By the given information in the question , the ordinate of A is twice its abscissa.
$\therefore y = 2x$
Also, A is at a distance of $\sqrt {10} $ units from the point $\left( {4,3} \right)$. Hence, using the formula, we have
$\sqrt {10} = \sqrt {{{\left( {x - 4} \right)}^2} + {{\left( {2x - 3} \right)}^2}} $
$\sqrt {10} = \sqrt {{x^2} - 8x + 16 + 4{x^2} - 12x + 9} $ [ As we know , \[{\left( {a - b} \right)^2} = {a^2} - 2ab + {b^2}\]]
Now, squaring both sides,
$10 = {x^2} - 8x + 16 + 4{x^2} - 12x + 9$
$ \Rightarrow 5{x^2} - 20x + 15 = 0$ [Splitting middle term such that no.s should be multiple of 15 & 5]

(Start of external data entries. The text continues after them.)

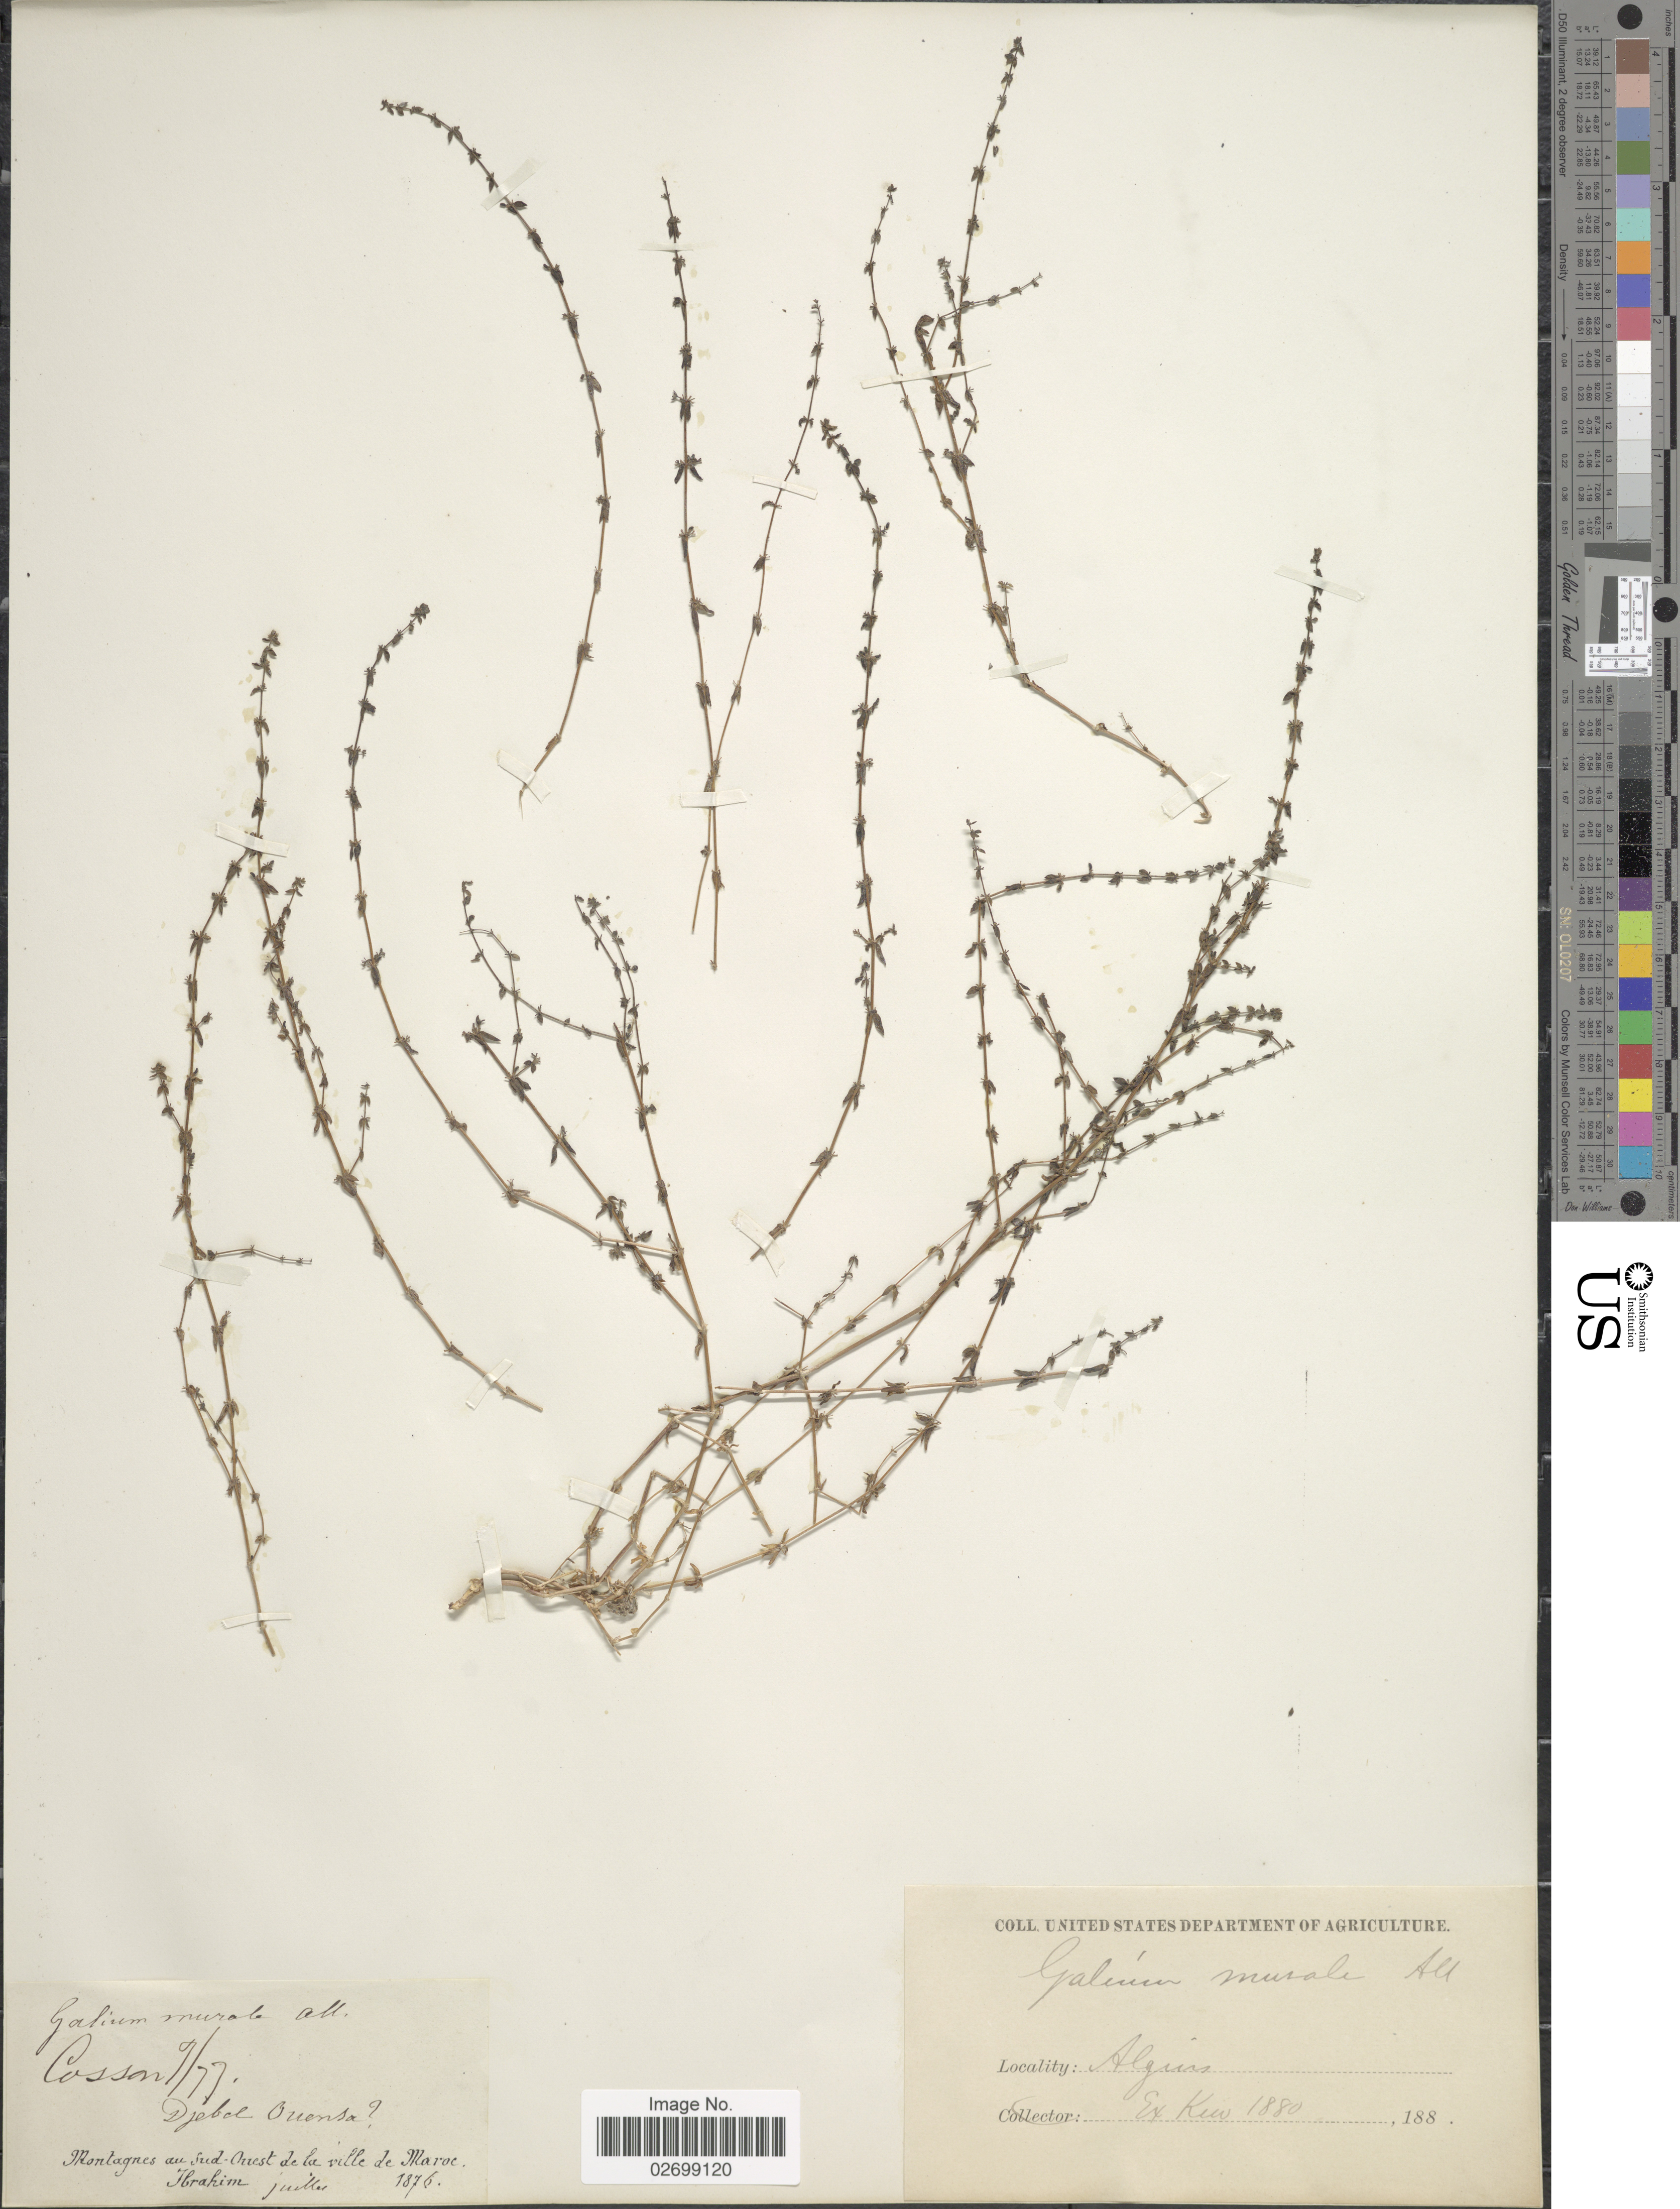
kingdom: Plantae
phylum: Tracheophyta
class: Magnoliopsida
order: Gentianales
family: Rubiaceae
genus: Galium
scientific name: Galium murale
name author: (L.) All.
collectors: -. Ibrahim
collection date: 1876-07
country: Algeria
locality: Djebel Ouensa, Montagnes au Sud-Quest de la ville de Maroc, Algeria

$ \Rightarrow 5{x^2} - 15x - 5x + 15 = 0$ [ Taking (x-3) as common multiple]
${
   \Rightarrow 5x\left( {x - 3} \right) - 5\;\left( {x - 3} \right) = 0 \\
    \\
} $
$ \Rightarrow \left( {x - 3} \right)\;\left( {5x - 5} \right) = 0$
Now, $\left( {x - 3} \right) = 0$ $ \Rightarrow x = 3$
\[or,\left( {5x - 5} \right) = 0\] $ \Rightarrow x = \dfrac{5}{5} = 1$$ \Rightarrow x = \dfrac{5}{5} = 1$
 So , Either, $x = 3,\,\;i.e.y = 6$[As they given in question the ordinate of A is twice its abscissa].
OR, $x = 1,\;\;y = 2$
$\therefore $ The coordinate of point A can be $\left( {3,6} \right)\;\left( {1,2} \right)$.

So, the correct answer is “Option A”.

Note:Concept of Distance formula in two-dimensional coordinate geometry (having only two axis) should be clear to solve this problem. Ordinate and Abscissa should be put in the formula carefully and students should remember the distance between two points formula for solving these types of questions.